_EXERCISE DIRECTIONS_: In the piece about giving up Xbox Live Gold, which term has Microsoft adopted in place of "Silver" for non-paying Xbox Live members?

_TEXT EXCERPT_:
╔══
Darren G. ponders a life without Gold for Xbox Live.
At the time of writing this, Microsoft no longer consider the phrase “Silver” acceptable for non-paying members of Xbox Live. “Free” is the term and after seven years I have decided to go “Free”, and I am hopeful that this will be without regret.
The decision to bolt a fee on to play multiplayer games seemed acceptable almost eight years ago. Consoles were evolving into something approaching their more sophisticated PC brethren with ethernet ports and wireless adaptors, while games were adding online play and we, the gaming collective, couldn’t be more excited about playing our favourite console games online no matter what the cost.
The Dreamcast kind of started it all for me, despite my lack of love for the machine I distinctly remember loading up my DreamKey to play games of Chu Chu Rocket online, which was free and possibly SEGA’s best move to date. Games like Phantasy Star Online and Quake III: Arena were going online via our affordable consoles in the front room even though our phone bills were going through the roof. We were more than happy with the cost it generated as it allowed us to play co-operatively and take down fantasy beasts of mammoth proportions.
╚══
_DATASET EXCERPT_:
╔══
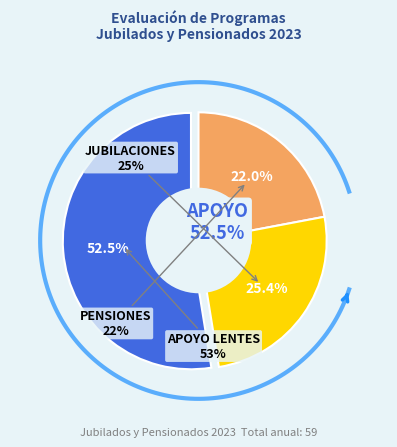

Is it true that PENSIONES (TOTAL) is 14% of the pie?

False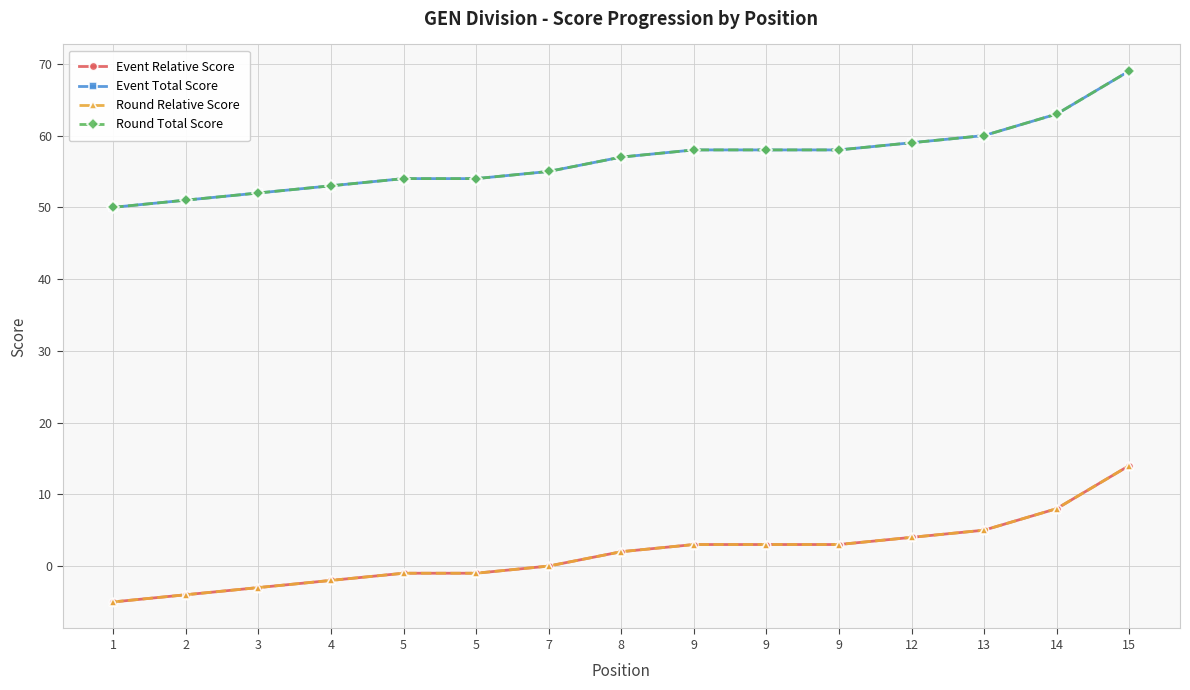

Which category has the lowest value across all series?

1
╚══
_WRITTEN RESPONSE_: The term is "Free".